• **DATA SHOWN**
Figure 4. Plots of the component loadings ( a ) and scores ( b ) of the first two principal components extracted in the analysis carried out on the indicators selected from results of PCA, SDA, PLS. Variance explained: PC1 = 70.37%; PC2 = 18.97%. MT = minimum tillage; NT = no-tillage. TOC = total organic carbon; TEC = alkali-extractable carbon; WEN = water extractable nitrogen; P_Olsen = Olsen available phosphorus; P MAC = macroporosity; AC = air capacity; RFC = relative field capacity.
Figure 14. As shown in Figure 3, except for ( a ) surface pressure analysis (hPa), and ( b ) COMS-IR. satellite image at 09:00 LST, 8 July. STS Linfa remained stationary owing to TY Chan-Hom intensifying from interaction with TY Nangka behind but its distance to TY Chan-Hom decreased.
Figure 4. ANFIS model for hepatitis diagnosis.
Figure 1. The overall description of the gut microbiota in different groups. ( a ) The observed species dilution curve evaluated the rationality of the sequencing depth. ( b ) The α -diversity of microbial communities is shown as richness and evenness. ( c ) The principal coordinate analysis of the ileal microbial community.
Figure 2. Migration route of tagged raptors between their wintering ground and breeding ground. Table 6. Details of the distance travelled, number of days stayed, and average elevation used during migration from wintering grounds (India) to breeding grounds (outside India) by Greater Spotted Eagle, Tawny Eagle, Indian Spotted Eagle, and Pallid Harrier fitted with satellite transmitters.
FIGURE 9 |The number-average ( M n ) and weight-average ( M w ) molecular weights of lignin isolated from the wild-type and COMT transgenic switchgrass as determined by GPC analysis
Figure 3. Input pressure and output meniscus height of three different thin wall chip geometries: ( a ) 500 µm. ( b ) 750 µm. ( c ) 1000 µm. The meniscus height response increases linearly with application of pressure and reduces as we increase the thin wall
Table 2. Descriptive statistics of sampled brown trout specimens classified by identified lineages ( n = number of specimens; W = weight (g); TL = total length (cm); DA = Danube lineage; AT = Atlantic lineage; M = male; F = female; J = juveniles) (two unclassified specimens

• **REQUIRED ACTION**
Please reproduce all of the records exactly as they stand.

• **COMPLETED TASK**
Figure 4. Plots of the component loadings ( a ) and scores ( b ) of the first two principal components extracted in the analysis carried out on the indicators selected from results of PCA, SDA, PLS. Variance explained: PC1 = 70.37%; PC2 = 18.97%. MT = minimum tillage; NT = no-tillage. TOC = total organic carbon; TEC = alkali-extractable carbon; WEN = water extractable nitrogen; P_Olsen = Olsen available phosphorus; P MAC = macroporosity; AC = air capacity; RFC = relative field capacity.
Figure 14. As shown in Figure 3, except for ( a ) surface pressure analysis (hPa), and ( b ) COMS-IR. satellite image at 09:00 LST, 8 July. STS Linfa remained stationary owing to TY Chan-Hom intensifying from interaction with TY Nangka behind but its distance to TY Chan-Hom decreased.
Figure 4. ANFIS model for hepatitis diagnosis.
Figure 1. The overall description of the gut microbiota in different groups. ( a ) The observed species dilution curve evaluated the rationality of the sequencing depth. ( b ) The α -diversity of microbial communities is shown as richness and evenness. ( c ) The principal coordinate analysis of the ileal microbial community.
Figure 2. Migration route of tagged raptors between their wintering ground and breeding ground. Table 6. Details of the distance travelled, number of days stayed, and average elevation used during migration from wintering grounds (India) to breeding grounds (outside India) by Greater Spotted Eagle, Tawny Eagle, Indian Spotted Eagle, and Pallid Harrier fitted with satellite transmitters.
FIGURE 9 |The number-average ( M n ) and weight-average ( M w ) molecular weights of lignin isolated from the wild-type and COMT transgenic switchgrass as determined by GPC analysis
Figure 3. Input pressure and output meniscus height of three different thin wall chip geometries: ( a ) 500 µm. ( b ) 750 µm. ( c ) 1000 µm. The meniscus height response increases linearly with application of pressure and reduces as we increase the thin wall
Table 2. Descriptive statistics of sampled brown trout specimens classified by identified lineages ( n = number of specimens; W = weight (g); TL = total length (cm); DA = Danube lineage; AT = Atlantic lineage; M = male; F = female; J = juveniles) (two unclassified specimens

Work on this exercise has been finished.